Make Recycling Part of Your Easter Celebrations
With Easter Sunday fast approaching on 5 April, the traditions of easter eggs, hot cross buns, gifts and family gatherings come to the fore. While Easter often heralds positive things like the start of Spring, brighter weather and chocolate eggs, it has also become an annual milestone for increased waste, with an estimated 123 million eggs consumed last easter in the UK! And with increased consumption comes increased packaging with an additional 9,600 tonnes of cardboard and 4,000 tonnes of plastic waste produced.
So, here are a few tips to turn that waste into recycling, ensuring you have an environmentally friendly Easter (if not a calorie friendly one!)
Easter Eggs – The tradition of eggs symbolising Easter goes back 100s of years, but these days it’s very much focused on chocolate eggs, with products appearing in supermarkets weeks before the big day. With the eggs being hollow, manufacturers have needed to ‘encase’ them in large amounts of packaging to avoid damage. The good news is that this excess packaging can largely be recycled.
Increasingly manufacturers are using recycled material for their packaging, so the first step is to try and purchase eggs that don’t use virgin material. Once the egg is devoured, the cardboard boxes as well as the plastic trays the eggs come in can both go into kerbside recycling for collection.
Many eggs also come wrapped in foil to ensure freshness. There is some uncertainty whether this is recyclable or not – the good news is that vast majority is. Simply scrunch the foil into a ball and pop it in with your recycling. If, when scrunched, the foil bounces back into shape this indicates that the foil is laminated and is not suitable to go in your recycling and should go in the general waste.

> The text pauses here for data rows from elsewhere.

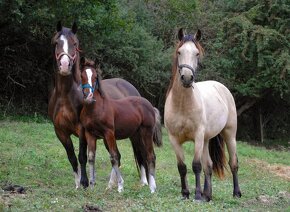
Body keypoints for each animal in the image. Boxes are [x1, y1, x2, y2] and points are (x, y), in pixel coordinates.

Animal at [49, 21, 147, 187]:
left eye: (75, 44)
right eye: (57, 43)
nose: (65, 65)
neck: (65, 95)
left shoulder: (82, 130)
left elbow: (82, 156)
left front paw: (84, 182)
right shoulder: (60, 131)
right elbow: (72, 157)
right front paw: (77, 184)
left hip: (134, 134)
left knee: (140, 155)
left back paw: (143, 182)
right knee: (118, 156)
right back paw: (113, 184)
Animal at [79, 57, 162, 193]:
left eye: (95, 76)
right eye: (82, 76)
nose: (89, 96)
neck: (95, 108)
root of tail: (149, 105)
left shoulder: (109, 133)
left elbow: (114, 157)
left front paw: (120, 186)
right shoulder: (90, 134)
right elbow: (91, 157)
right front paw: (92, 186)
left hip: (146, 133)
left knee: (151, 156)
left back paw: (152, 188)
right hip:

Easter food and drink – Hot cross buns usually come in a cardboard tray and wrapped in plastic wrapping. The cardboard tray (minus sticky bits) can go in the recycling, but the plastic wrapping unfortunately cannot. Many supermarkets now operate a collection point for this type of wrapping as well as plastic bags. To find out the nearest collection to you visit: https://www.recyclenow.com/how-to-recycle/recycle-plastic-bags-and-wrapping
Easter is also a time for family gatherings, often involving food and drink, with an estimated 8,500 tonnes of food waste being created. Any leftovers can go straight into the food caddy, and glass and plastic drinks bottles, as well as cans, can go into the kerbside recycling.
Easter gifts – With the onset of Spring, many people with give and receive flowers over easter, especially daffodils which will be at their peak. When past their best, small amounts of flowers can go in the food caddy, but large flowers, leaves and stalks are best off in garden waste. The cellophane wrapping that flowers often come in cannot be recycled, and should be taken to supermarket collection points, along with plastic sweet wrappers.
Check your collection dates: Easter also often brings changes to waste and recycling collections, so try and get ahead of the game, check your collection dates and plan accordingly.
Give your packaging a new beginning – with Easter symbolising re-birth, make sure you give your packaging a chance to live again by recycling so it can be turned into something new.
From all of us at Casepak, we wish you a very happy Easter!